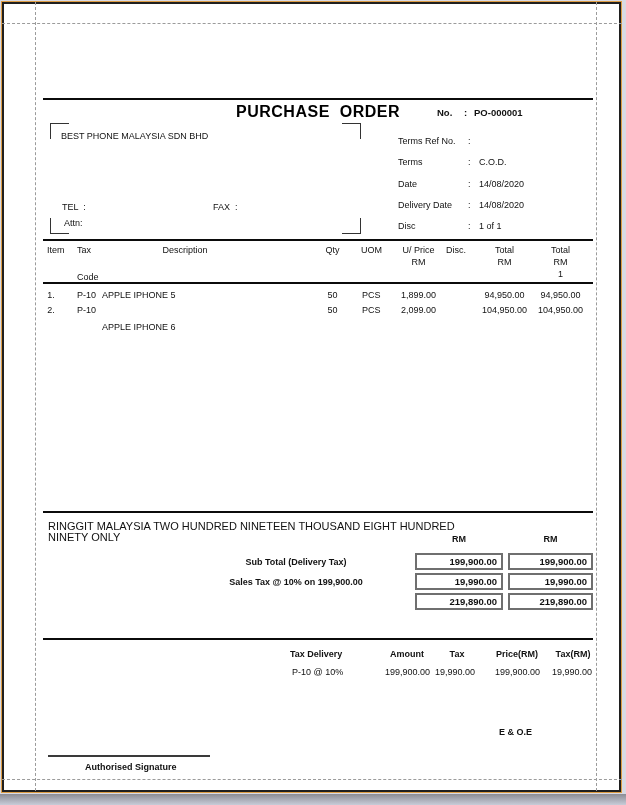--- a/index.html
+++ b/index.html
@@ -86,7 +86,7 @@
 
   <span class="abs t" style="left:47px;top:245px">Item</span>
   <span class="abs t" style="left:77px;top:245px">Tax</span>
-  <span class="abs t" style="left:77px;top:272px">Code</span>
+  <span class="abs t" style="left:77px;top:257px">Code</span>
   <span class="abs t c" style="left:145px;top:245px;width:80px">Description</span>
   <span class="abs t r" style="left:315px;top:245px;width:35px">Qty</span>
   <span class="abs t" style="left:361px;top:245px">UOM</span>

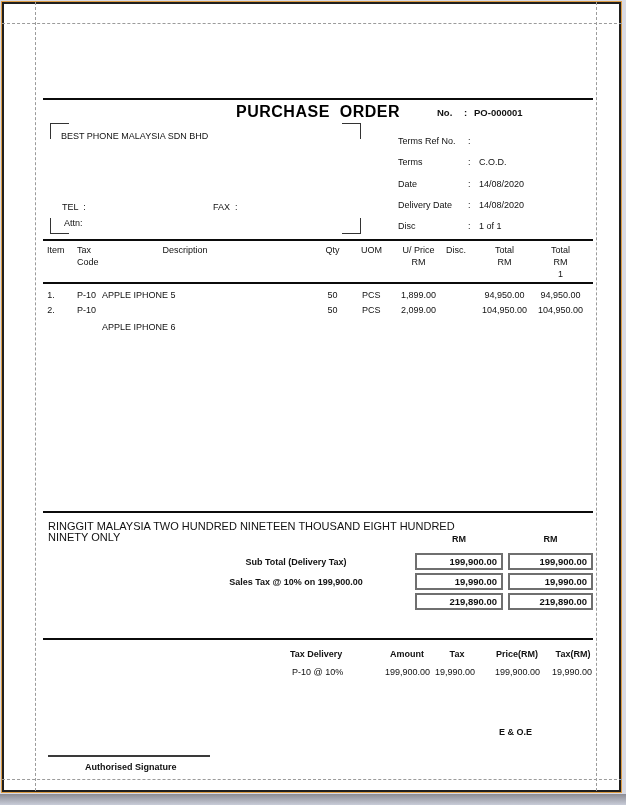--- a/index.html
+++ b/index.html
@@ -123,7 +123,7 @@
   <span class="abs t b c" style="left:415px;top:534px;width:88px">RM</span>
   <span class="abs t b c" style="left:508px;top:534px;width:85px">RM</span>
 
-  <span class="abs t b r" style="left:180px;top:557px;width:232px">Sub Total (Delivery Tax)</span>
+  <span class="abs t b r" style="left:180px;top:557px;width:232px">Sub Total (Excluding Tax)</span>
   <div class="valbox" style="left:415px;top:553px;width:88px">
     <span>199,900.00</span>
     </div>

##############################

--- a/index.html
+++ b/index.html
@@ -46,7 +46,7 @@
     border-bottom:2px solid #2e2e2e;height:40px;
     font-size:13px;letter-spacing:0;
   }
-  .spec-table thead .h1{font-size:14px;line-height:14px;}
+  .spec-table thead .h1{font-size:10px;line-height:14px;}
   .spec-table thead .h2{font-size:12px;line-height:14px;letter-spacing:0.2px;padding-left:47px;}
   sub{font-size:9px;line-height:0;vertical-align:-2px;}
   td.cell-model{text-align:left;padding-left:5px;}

##############################

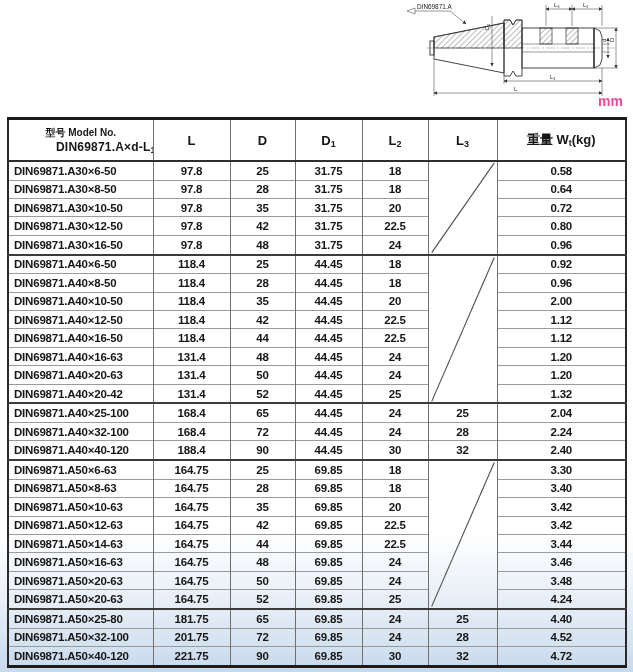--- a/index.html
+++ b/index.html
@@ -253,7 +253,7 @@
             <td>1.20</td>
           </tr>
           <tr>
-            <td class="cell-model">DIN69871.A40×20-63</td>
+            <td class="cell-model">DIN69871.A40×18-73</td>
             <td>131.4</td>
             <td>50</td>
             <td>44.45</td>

##############################

__EXERCISE INSTRUCTIONS__. Copy all lines from the data that hold the word "font".

__WRITTEN SOLUTION__.
     font-size:13px;letter-spacing:0;
-  .spec-table thead .h1{font-size:14px;line-height:14px;}
+  .spec-table thead .h1{font-size:10px;line-height:14px;}
   .spec-table thead .h2{font-size:12px;line-height:14px;letter-spacing:0.2px;padding-left:47px;}
   sub{font-size:9px;line-height:0;vertical-align:-2px;}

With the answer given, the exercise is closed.